Meldung
Diskussionsstoff bei der Digital Health Conference
Diese Meldung stammt aus dem folgenden Briefing des Dossiers Digitalwende:
Wenn es um den Stand der Digitalisierung des deutschen Gesundheitswesens geht, schieben sich die Beteiligten gerne gegenseitig die Schuld in die Schuhe: Ärzte, Apothekerinnen, Krankenkassen, Industrie und Politik – jeder weiß, was der andere falsch macht. Und dann ist da ja auch die Sache mit dem Datenschutz. Bei der diesjährigen Digital Health Conference des Bitkom, die gestern in Berlin stattfand, war der Dissens vorprogrammiert. Trotz aller gemeinsamen Beteuerungen, man wolle die Faxgeräte gemeinsam aus den Praxen und Kliniken verbannen.

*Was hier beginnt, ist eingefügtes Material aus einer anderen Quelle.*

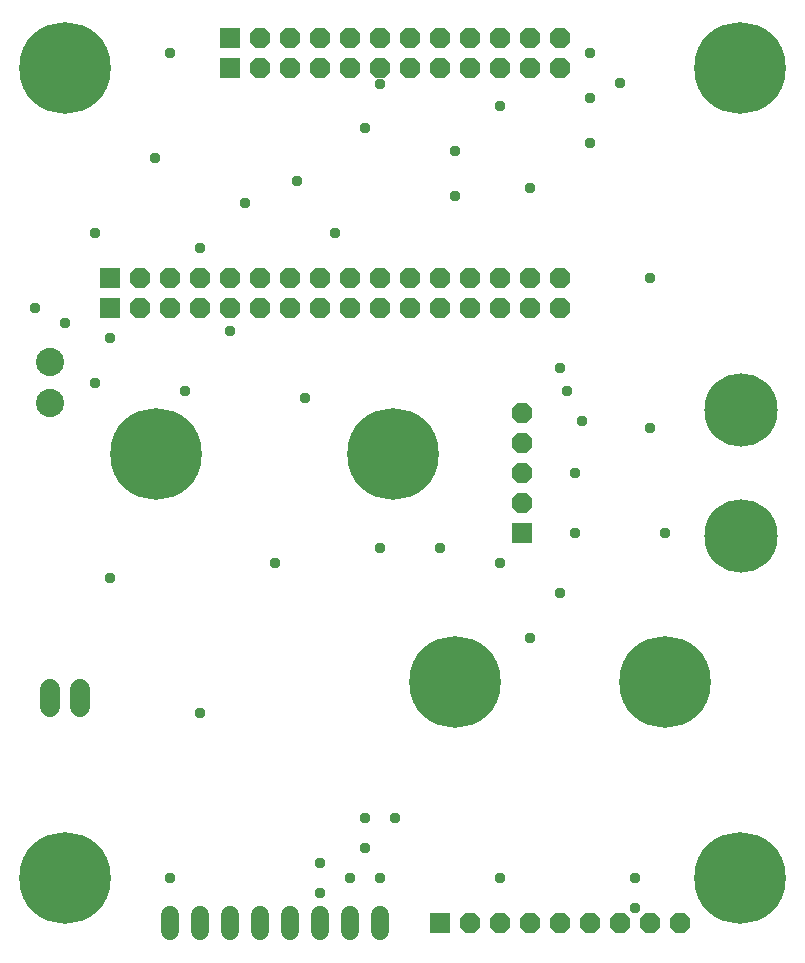
<source format=gbr>
G04 EAGLE Gerber RS-274X export*
G75*
%MOMM*%
%FSLAX34Y34*%
%LPD*%
%INSoldermask Bottom*%
%IPPOS*%
%AMOC8*
5,1,8,0,0,1.08239X$1,22.5*%
G01*
G04 Define Apertures*
%ADD10R,1.727200X1.727200*%
%ADD11P,1.8695X8X22.5*%
%ADD12C,2.387600*%
%ADD13P,1.8695X8X112.5*%
%ADD14C,1.524000*%
%ADD15C,2.903200*%
%ADD16C,7.753200*%
%ADD17C,1.727200*%
%ADD18C,2.403200*%
%ADD19C,6.203200*%
%ADD20C,0.959600*%
D10*
X101600Y546100D03*
D11*
X127000Y546100D03*
X152400Y546100D03*
X177800Y546100D03*
X203200Y546100D03*
X228600Y546100D03*
X254000Y546100D03*
X279400Y546100D03*
X304800Y546100D03*
X330200Y546100D03*
X355600Y546100D03*
X381000Y546100D03*
X406400Y546100D03*
X431800Y546100D03*
X457200Y546100D03*
X482600Y546100D03*
D10*
X203200Y749300D03*
D11*
X228600Y749300D03*
X254000Y749300D03*
X279400Y749300D03*
X304800Y749300D03*
X330200Y749300D03*
X355600Y749300D03*
X381000Y749300D03*
X406400Y749300D03*
X431800Y749300D03*
X457200Y749300D03*
X482600Y749300D03*
D10*
X101600Y571500D03*
D11*
X127000Y571500D03*
X152400Y571500D03*
X177800Y571500D03*
X203200Y571500D03*
X228600Y571500D03*
X254000Y571500D03*
X279400Y571500D03*
X304800Y571500D03*
X330200Y571500D03*
X355600Y571500D03*
X381000Y571500D03*
X406400Y571500D03*
X431800Y571500D03*
X457200Y571500D03*
X482600Y571500D03*
D10*
X203200Y774700D03*
D11*
X228600Y774700D03*
X254000Y774700D03*
X279400Y774700D03*
X304800Y774700D03*
X330200Y774700D03*
X355600Y774700D03*
X381000Y774700D03*
X406400Y774700D03*
X431800Y774700D03*
X457200Y774700D03*
X482600Y774700D03*
D12*
X50782Y500600D03*
X50782Y465600D03*
D10*
X450850Y355600D03*
D13*
X450850Y381000D03*
X450850Y406400D03*
X450850Y431800D03*
X450850Y457200D03*
D14*
X152400Y32004D02*
X152400Y18796D01*
X177800Y18796D02*
X177800Y32004D01*
X203200Y32004D02*
X203200Y18796D01*
X228600Y18796D02*
X228600Y32004D01*
X254000Y32004D02*
X254000Y18796D01*
X279400Y18796D02*
X279400Y32004D01*
X304800Y32004D02*
X304800Y18796D01*
X330200Y18796D02*
X330200Y32004D01*
D10*
X381000Y25400D03*
D11*
X406400Y25400D03*
X431800Y25400D03*
X457200Y25400D03*
X482600Y25400D03*
X508000Y25400D03*
X533400Y25400D03*
X558800Y25400D03*
X584200Y25400D03*
D15*
X140970Y422910D03*
D16*
X140970Y422910D03*
D15*
X341630Y422910D03*
D16*
X341630Y422910D03*
D15*
X571500Y229870D03*
D16*
X571500Y229870D03*
D15*
X393700Y229870D03*
D16*
X393700Y229870D03*
D17*
X50800Y223520D02*
X50800Y208280D01*
X76200Y208280D02*
X76200Y223520D01*
D18*
X636270Y353060D03*
D19*
X636270Y353060D03*
D18*
X636270Y459740D03*
D19*
X636270Y459740D03*
D15*
X635000Y63500D03*
D16*
X635000Y63500D03*
D15*
X63500Y63500D03*
D16*
X63500Y63500D03*
D15*
X63500Y749300D03*
D16*
X63500Y749300D03*
D15*
X635000Y749300D03*
D16*
X635000Y749300D03*
D20*
X139700Y673100D03*
X260350Y654050D03*
X215900Y635000D03*
X292100Y609600D03*
X393700Y641350D03*
X317500Y698500D03*
X533400Y736600D03*
X558800Y571500D03*
X558800Y444500D03*
X431800Y330200D03*
X266700Y469900D03*
X101600Y317500D03*
X88900Y482600D03*
X101600Y520700D03*
X63500Y533400D03*
X38100Y546100D03*
X88900Y609600D03*
X152400Y762000D03*
X508000Y762000D03*
X457200Y647700D03*
X431800Y63500D03*
X546100Y63500D03*
X279400Y50800D03*
X152400Y63500D03*
X177800Y203200D03*
X241300Y330200D03*
X203200Y527050D03*
X165100Y476250D03*
X546234Y38234D03*
X177800Y596900D03*
X393700Y679450D03*
X330200Y736374D03*
X431800Y717550D03*
X501424Y450850D03*
X279400Y76200D03*
X317500Y114300D03*
X342900Y114300D03*
X317500Y88900D03*
X488950Y476250D03*
X482600Y495300D03*
X482600Y304800D03*
X457200Y266700D03*
X330200Y342900D03*
X381000Y342900D03*
X508000Y685800D03*
X330200Y63500D03*
X508000Y723900D03*
X304800Y63500D03*
X495300Y355600D03*
X571500Y355600D03*
X495300Y406400D03*
M02*

</source>
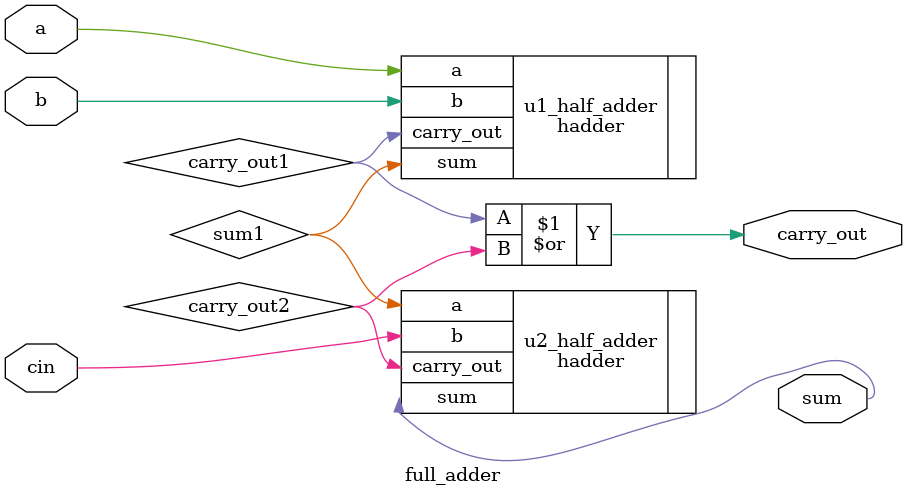
<source format=v>
`timescale 1ns / 1ps
module full_adder(
    
    input a, b,cin,
    output sum, carry_out
   
);
 wire sum1, carry_out1, carry_out2;
    hadder u1_half_adder(
    .a(a),
    .b(b),
    .sum(sum1),
    .carry_out(carry_out1)

    );
    hadder u2_half_adder(
        .a(sum1),
        .b(cin),
        .sum(sum),
        .carry_out(carry_out2)

    );
    assign carry_out = carry_out1 | carry_out2;


endmodule

</source>
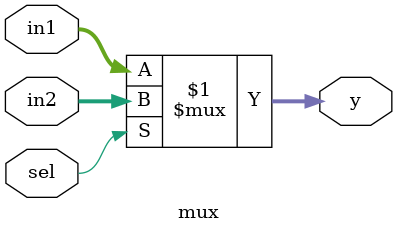
<source format=sv>
module mux(in1, in2, sel, y );

    input         sel;
    input  [31:0] in1, in2;
    output [31:0] y;

    assign y = sel ? in2:in1;
    
endmodule

</source>
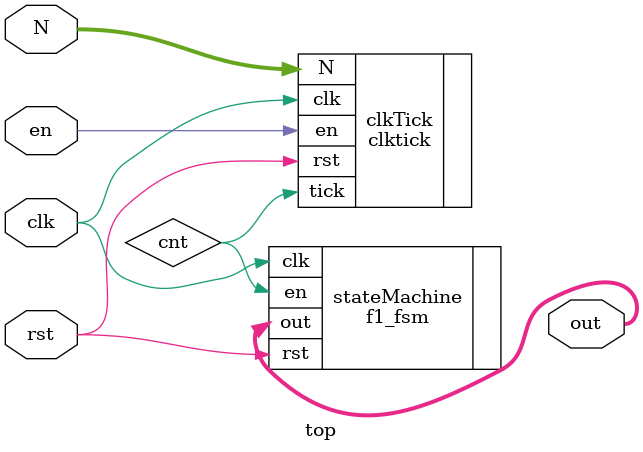
<source format=sv>
module top #(
    parameter   WIDTH = 16,
                D_WIDTH = 8
)(
    // interface signals
    input   logic                       clk,        // clock
    input   logic                       rst,        // reset
    input   logic                       en,         // enable
    input   logic [WIDTH-1:0]           N,       
    output  logic [D_WIDTH-1:0]         out        // output data
    
);

logic cnt;    // interconnect wire

clktick clkTick(
    .clk (clk),
    .rst (rst),
    .en (en),
    .N (N),
    .tick (cnt)
);

f1_fsm stateMachine(
    .en (cnt),
    .rst (rst),
    .clk (clk),
    .out (out)
);

endmodule

</source>
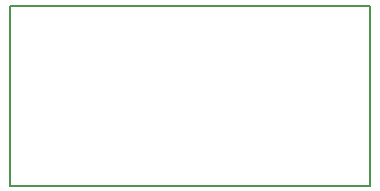
<source format=gbr>
G04 #@! TF.GenerationSoftware,KiCad,Pcbnew,5.0.0-rc3-unknown-14ce5182~65~ubuntu18.04.1*
G04 #@! TF.CreationDate,2018-07-15T20:03:12+01:00*
G04 #@! TF.ProjectId,SEN-14066-adapter,53454E2D31343036362D616461707465,rev?*
G04 #@! TF.SameCoordinates,Original*
G04 #@! TF.FileFunction,Profile,NP*
%FSLAX46Y46*%
G04 Gerber Fmt 4.6, Leading zero omitted, Abs format (unit mm)*
G04 Created by KiCad (PCBNEW 5.0.0-rc3-unknown-14ce5182~65~ubuntu18.04.1) date Sun Jul 15 20:03:12 2018*
%MOMM*%
%LPD*%
G01*
G04 APERTURE LIST*
%ADD10C,0.150000*%
G04 APERTURE END LIST*
D10*
X62230000Y-74930000D02*
X62230000Y-59690000D01*
X92710000Y-74930000D02*
X62230000Y-74930000D01*
X92710000Y-59690000D02*
X92710000Y-74930000D01*
X62230000Y-59690000D02*
X92710000Y-59690000D01*
M02*

</source>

Keine „Freibrief“ für die Exekutive: CDU-Politiker Erwin Rüddel kritisierte etwa das von der SPD geführte Bundesgesundheitsministerium. So werde in den Verfahren zu den Digitalisierungsgesetzen, die gerade im Gesundheitsbereich auf den Weg gebracht werden, lediglich eine „Richtung vorgegeben“, viele Details sollten aber in Verordnungen und damit am Parlament vorbei geregelt werden. Rüddel meint damit wohl, dass die Weiterentwicklung der ePa und die konkrete Anbindung an den noch im Aufbau befindlichen Europäischen Gesundheitsdatenraum (EHDS) in Zukunft per Verordnung noch weiter ausgestaltet werden müssen. Zwar wiesen die Gesetzesvorhaben in die richtige Richtung, um Klarheit zu schaffen, solle die Ausarbeitung der Details aber im Parlament statt im Ministerium passieren, sagte er.